You’re given two tables.
users(id INT, country STRING, created_at DATE)
rows:
1 | US | 2025-08-28
2 | US | 2025-08-30
3 | IN | 2025-08-29
4 | BR | 2025-08-31
orders(order_id INT, user_id INT, amount DECIMAL, created_at DATE)
rows:
101 | 1 | 20.00 | 2025-08-31
102 | 1 | 10.00 | 2025-09-01
103 | 2 | NULL | 2025-09-01
104 | 3 | 15.00 | 2025-09-01
events(user_id INT, event_name STRING, event_time TIMESTAMP)
rows:
1 | video_play | 2025-09-01 10:01:00
1 | like | 2025-09-01 10:02:00
2 | video_play | 2025-09-01 11:00:00
3 | video_play | 2025-09-01 12:00:00
3 | video_play | 2025-09-01 12:05:00
4 | video_play | 2025-09-01 13:00:00
Answer all parts concisely and provide the exact SQL:
(a) Explain and demonstrate, using a single grouped query by users.country, the differences among COUNT(*), COUNT(amount), and COUNT(DISTINCT user_id) on orders joined to users. Why do NULLs matter? Show the three counts side-by-side and ensure the join does not double-count users with multiple orders.

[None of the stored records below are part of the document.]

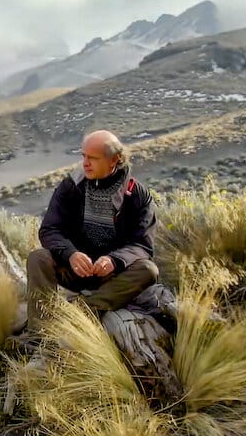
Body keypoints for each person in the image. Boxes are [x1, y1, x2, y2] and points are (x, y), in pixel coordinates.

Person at [25, 129, 158, 332]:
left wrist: (115, 260)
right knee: (38, 258)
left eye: (93, 158)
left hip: (112, 276)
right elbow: (50, 229)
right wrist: (70, 254)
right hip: (75, 270)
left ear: (114, 160)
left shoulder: (137, 195)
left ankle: (85, 311)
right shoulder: (71, 186)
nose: (85, 163)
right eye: (83, 156)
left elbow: (142, 245)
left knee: (148, 270)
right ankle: (39, 331)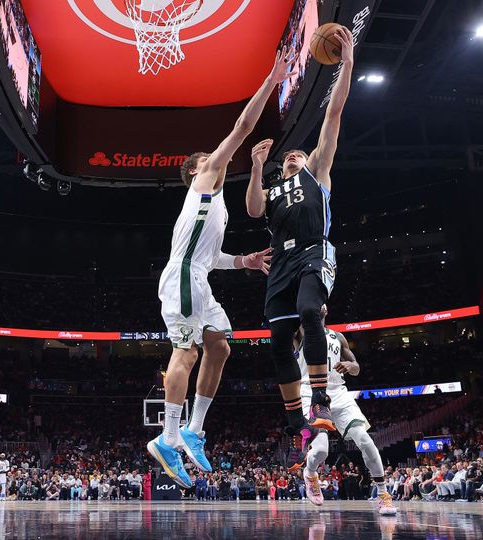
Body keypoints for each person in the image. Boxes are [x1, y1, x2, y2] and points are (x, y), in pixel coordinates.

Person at [148, 46, 297, 488]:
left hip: (201, 277)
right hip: (182, 280)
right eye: (207, 158)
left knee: (221, 348)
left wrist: (243, 261)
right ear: (196, 171)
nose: (216, 157)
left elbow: (212, 258)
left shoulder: (215, 205)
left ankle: (193, 430)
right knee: (187, 352)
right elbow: (243, 126)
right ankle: (168, 438)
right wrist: (272, 79)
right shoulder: (205, 178)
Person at [246, 26, 356, 449]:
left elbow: (333, 115)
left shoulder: (318, 171)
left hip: (314, 251)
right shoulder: (272, 190)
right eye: (287, 154)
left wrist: (345, 64)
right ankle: (296, 418)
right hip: (281, 262)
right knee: (276, 341)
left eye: (298, 152)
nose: (293, 153)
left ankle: (323, 402)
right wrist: (256, 167)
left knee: (312, 311)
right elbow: (253, 210)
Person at [291, 306, 396, 515]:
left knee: (366, 441)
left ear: (327, 310)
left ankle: (383, 494)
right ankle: (310, 473)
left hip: (338, 392)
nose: (319, 304)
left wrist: (350, 365)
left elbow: (357, 367)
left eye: (323, 302)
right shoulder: (300, 331)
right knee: (321, 450)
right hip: (310, 391)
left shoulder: (338, 337)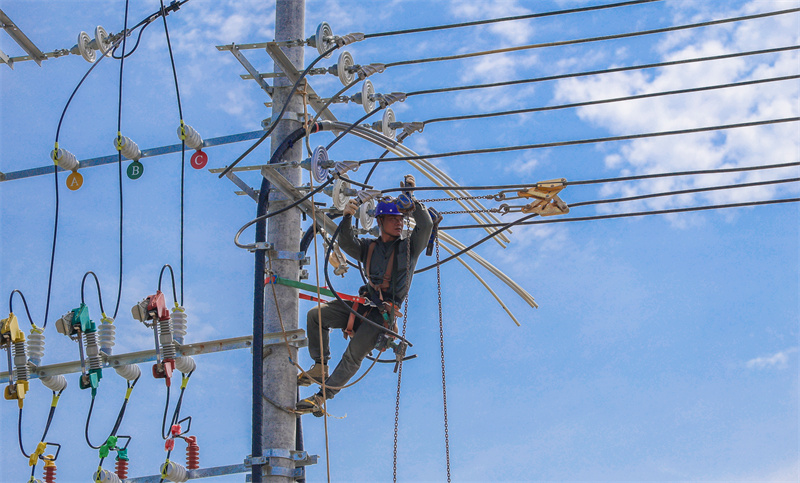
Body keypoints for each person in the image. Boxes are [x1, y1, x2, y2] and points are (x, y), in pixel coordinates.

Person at [296, 174, 433, 415]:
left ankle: (321, 397)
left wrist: (412, 202)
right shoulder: (369, 247)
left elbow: (426, 226)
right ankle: (320, 366)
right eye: (392, 218)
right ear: (380, 221)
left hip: (382, 315)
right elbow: (348, 244)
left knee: (353, 354)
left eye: (400, 219)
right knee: (316, 316)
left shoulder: (407, 249)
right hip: (363, 303)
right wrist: (347, 217)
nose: (399, 223)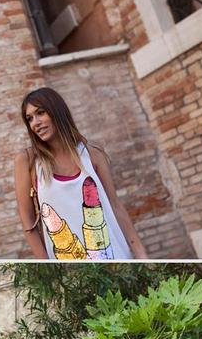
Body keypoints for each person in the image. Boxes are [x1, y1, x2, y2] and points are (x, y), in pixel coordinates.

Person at [14, 87, 148, 261]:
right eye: (29, 118)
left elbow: (115, 206)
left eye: (41, 112)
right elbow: (27, 219)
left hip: (115, 254)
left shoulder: (92, 153)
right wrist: (46, 264)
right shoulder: (28, 161)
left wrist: (140, 253)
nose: (35, 123)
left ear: (57, 111)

(b) Compute, per country, the top 2 spenders by total order amount using ROW_NUMBER(). Then repeat using RANK() so that ties are included even if more than 2 users are returned. For country = 'US', list which user_ids appear under each method and why.
(c) Show a pitfall where filtering in WHERE vs HAVING changes results: return users with at least 2 video_play events on 2025-09-01 who have zero non-NULL orders. First, incorrectly filter orders.amount IS NULL in WHERE before aggregation; then correct it using HAVING. Explain the difference in row counts.
(d) Compute average spend per active user (active = at least one event of any type on 2025-09-01) by country, guarding against divide-by-zero and NULL amounts. Use COALESCE and NULLIF appropriately and justify your choices.